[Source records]
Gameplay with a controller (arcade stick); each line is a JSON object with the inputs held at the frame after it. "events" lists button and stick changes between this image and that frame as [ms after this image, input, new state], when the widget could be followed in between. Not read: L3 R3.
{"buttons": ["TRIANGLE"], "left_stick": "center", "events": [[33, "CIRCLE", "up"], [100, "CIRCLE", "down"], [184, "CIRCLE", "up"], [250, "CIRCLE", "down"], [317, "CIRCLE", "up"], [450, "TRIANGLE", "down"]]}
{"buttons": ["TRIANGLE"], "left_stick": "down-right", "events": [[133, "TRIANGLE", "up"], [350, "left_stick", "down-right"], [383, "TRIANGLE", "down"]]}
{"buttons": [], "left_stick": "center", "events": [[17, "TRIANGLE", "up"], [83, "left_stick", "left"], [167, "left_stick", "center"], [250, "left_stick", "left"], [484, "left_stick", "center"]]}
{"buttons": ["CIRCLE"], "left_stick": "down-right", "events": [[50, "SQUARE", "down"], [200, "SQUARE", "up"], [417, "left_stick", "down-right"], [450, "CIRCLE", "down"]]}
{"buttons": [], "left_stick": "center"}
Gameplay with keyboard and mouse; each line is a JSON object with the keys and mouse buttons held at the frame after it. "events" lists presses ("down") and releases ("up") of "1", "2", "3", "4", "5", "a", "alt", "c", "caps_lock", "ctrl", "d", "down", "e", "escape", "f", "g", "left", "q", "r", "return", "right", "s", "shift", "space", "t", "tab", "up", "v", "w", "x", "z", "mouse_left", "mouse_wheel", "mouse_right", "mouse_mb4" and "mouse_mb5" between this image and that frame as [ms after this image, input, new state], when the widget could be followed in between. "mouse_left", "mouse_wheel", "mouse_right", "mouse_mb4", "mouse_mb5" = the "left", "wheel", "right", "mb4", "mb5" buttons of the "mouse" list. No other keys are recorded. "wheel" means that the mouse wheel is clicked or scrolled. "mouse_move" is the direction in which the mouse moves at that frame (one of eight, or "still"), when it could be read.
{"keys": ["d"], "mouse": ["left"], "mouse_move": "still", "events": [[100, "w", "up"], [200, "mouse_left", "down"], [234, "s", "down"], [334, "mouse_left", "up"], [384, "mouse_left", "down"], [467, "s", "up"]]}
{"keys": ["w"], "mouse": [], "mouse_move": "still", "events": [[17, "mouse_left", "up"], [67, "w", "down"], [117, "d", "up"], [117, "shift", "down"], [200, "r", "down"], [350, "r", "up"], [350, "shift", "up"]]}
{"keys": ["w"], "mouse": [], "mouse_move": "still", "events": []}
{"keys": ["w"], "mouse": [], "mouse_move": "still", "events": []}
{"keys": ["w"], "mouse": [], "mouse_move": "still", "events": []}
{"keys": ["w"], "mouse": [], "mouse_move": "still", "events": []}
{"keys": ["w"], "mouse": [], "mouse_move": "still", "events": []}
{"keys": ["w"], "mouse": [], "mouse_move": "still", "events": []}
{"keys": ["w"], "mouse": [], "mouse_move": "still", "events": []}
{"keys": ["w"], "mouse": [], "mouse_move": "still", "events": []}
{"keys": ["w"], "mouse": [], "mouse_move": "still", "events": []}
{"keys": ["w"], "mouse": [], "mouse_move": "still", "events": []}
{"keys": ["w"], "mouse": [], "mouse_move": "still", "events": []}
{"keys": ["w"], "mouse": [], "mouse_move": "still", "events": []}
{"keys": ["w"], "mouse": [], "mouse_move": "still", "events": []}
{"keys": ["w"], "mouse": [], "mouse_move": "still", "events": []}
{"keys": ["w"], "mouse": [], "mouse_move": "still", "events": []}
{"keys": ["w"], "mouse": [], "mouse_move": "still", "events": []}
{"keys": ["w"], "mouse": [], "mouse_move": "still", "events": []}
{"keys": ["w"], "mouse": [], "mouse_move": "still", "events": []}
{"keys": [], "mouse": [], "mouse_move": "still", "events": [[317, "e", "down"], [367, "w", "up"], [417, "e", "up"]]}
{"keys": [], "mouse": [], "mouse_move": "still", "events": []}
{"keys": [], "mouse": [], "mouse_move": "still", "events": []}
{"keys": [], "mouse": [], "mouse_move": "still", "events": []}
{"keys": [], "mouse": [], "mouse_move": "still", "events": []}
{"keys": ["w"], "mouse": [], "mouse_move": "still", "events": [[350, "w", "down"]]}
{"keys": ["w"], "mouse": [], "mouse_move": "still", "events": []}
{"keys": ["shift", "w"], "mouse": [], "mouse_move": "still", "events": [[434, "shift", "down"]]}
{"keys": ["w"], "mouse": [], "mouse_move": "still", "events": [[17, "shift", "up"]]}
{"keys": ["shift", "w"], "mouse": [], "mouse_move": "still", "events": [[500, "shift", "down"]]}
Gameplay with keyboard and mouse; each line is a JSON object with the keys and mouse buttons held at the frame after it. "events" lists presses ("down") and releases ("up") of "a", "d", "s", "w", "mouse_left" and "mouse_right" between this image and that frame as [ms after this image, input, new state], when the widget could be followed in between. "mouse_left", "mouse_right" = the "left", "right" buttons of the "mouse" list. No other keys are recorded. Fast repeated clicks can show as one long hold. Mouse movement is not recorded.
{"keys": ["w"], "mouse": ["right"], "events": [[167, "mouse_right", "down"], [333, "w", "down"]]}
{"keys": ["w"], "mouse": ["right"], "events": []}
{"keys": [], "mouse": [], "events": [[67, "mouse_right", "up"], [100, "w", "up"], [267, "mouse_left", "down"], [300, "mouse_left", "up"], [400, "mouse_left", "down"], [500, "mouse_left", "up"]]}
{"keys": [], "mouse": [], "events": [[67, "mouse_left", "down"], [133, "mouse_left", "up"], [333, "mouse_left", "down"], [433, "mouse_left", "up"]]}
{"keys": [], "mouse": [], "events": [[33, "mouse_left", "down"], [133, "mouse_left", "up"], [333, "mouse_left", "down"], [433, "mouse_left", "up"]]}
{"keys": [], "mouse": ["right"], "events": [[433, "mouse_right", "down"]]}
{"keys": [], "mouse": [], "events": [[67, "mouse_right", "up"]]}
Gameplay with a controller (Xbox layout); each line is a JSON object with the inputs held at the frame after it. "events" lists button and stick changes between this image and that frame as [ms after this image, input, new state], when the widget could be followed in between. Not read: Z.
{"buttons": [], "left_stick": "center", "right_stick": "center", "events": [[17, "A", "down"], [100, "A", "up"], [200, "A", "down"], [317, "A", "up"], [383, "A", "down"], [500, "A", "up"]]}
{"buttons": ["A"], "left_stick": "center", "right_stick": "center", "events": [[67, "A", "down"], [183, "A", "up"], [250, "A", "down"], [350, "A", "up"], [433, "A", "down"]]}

▶ **Activity**: The count of lines above that include the string "inputs" is the sole expected answer.

▶ **Response box**: 2